With ATSU-SOMA it hard for me to understand that you can learn all of your second year academics in a clinic, maybe I just not comprehending what exactly you do you second year, besides just starting clinical rotations early. My fear is what if you end up in a clinic with not much going on, how are you going to learn all that pathology and pharmacology you are supposed to know the second year?
My reply was actually to AdemTD's comment about ATSU-SOMA, I wasn't offended at all by anything you or he/she said, I was just trying to point out that to dismiss a school without closely investigating the curriculum would be foolish.
Obviously, you do want to take a closer look though, so I'll try to answer your questions as best as I can. Bear with me as I'm still an M-0, so while I can't share real life medical student experience, I can share what I have found through researching the school and visiting the Mesa and Brooklyn campuses. And like I said, it's not for everyone. A lot of people love it, and a lot of people are really turned off by it - it really depends on your learning style and personality.
Year one is 11 months long. This gives you more time to take care of some of the second year stuff before you head out to the clinical sites.
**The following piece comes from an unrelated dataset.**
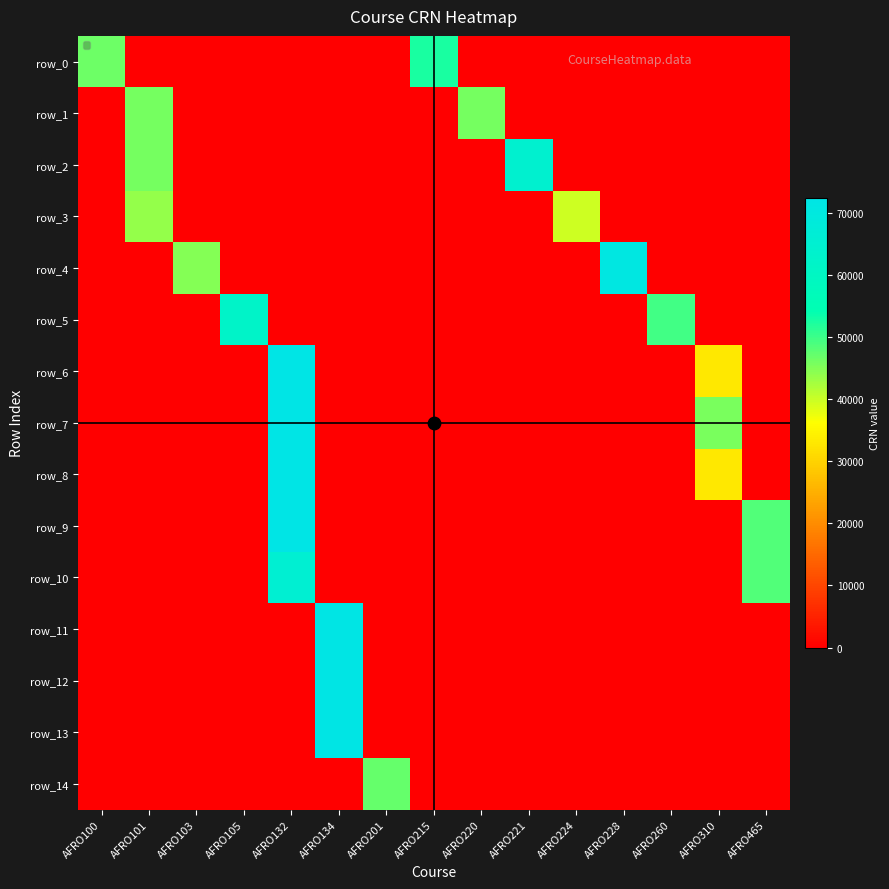

Which series has the largest total across all categories?

row_9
Also, the curriculum is system-based, so you are learning pathology and pharmacology from day one, along with anatomy, physiology, biochem, and other standard first year fare.
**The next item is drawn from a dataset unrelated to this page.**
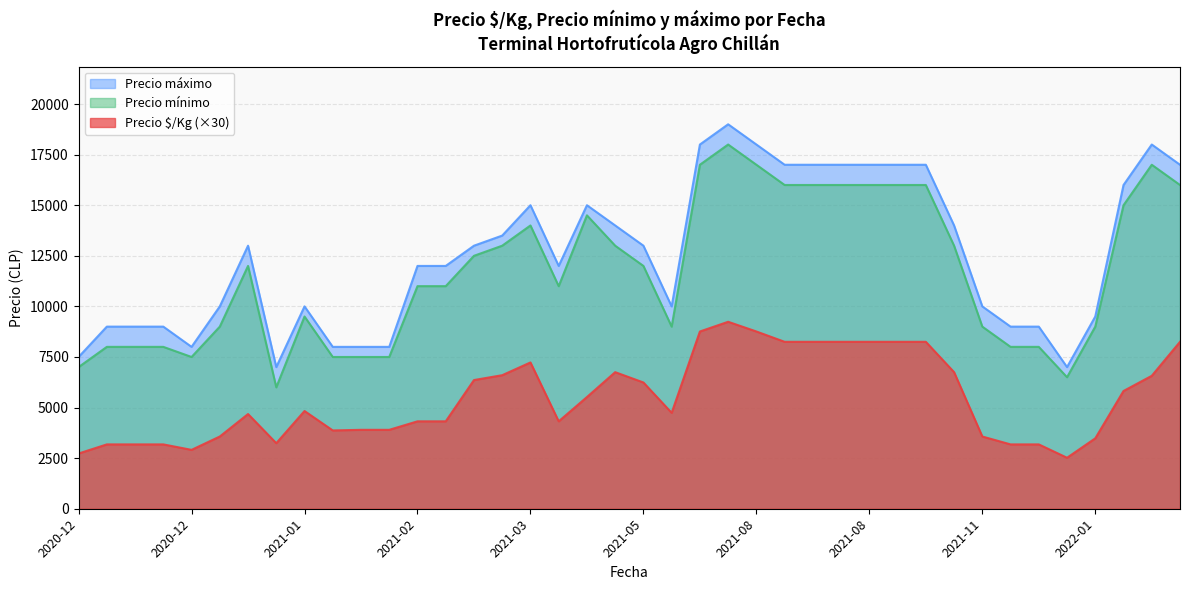

At which category does the chart reach its peak across all series?

2021-08-03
Year two is a hybrid between clinicals and the remaining systems that you didn't cover in year one. Each Community Health Center has about 10 students from each class. I am told that second years are spending about 60% of their time in class and 40% of the time doing clinical work.
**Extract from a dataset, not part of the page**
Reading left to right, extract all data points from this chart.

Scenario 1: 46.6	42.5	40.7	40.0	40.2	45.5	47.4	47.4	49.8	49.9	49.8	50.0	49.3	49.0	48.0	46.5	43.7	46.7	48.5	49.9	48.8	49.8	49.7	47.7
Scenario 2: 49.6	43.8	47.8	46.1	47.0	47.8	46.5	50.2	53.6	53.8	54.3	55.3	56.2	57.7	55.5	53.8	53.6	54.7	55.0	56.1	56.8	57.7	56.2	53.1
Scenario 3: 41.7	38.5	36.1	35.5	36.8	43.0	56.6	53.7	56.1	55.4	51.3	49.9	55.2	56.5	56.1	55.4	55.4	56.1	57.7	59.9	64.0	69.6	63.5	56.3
There are 3-4 PhD's/MD/DO's that are ATSU-SOMA faculty at each CHC. Second year classes are taught by these doctors, through podcasts sent from Mesa, and through a computer system that the school developed to deliver lectures to the students. I watched as one of the second years put a lecture on 2X fast forward during parts of the lecture that he understood well, and then slowed it down and rewound it for parts that he needed to understand better. You have time spent in a live forum with the professors from Mesa every week to ask and answer questions. And of course there is small group learning with your cohorts at the CHC, and self study on your own.
The second year students are taking their Step 1 boards right now, so we'll see how all of this is working out for them. I can't help but feel that I will do better on the boards with SOMA's learning style.
One thing that SOMA is weak on (I think, although it could proabably be done if you wanted to bad enough) is laboratory research. I'm sure that there will be as many opportunities for research there compared to other schools. (although no DO school is KNOWN for having a stellar research program, research has got to be even harder at SOMA, given the moving around and the fact that you will be at a clinic, not at a univeristy with the appropriate facilities for lab work.)
That said, I think there will actually be great opportunities for research in Public Health at the clinics, given the patient populations and the physicians that work there.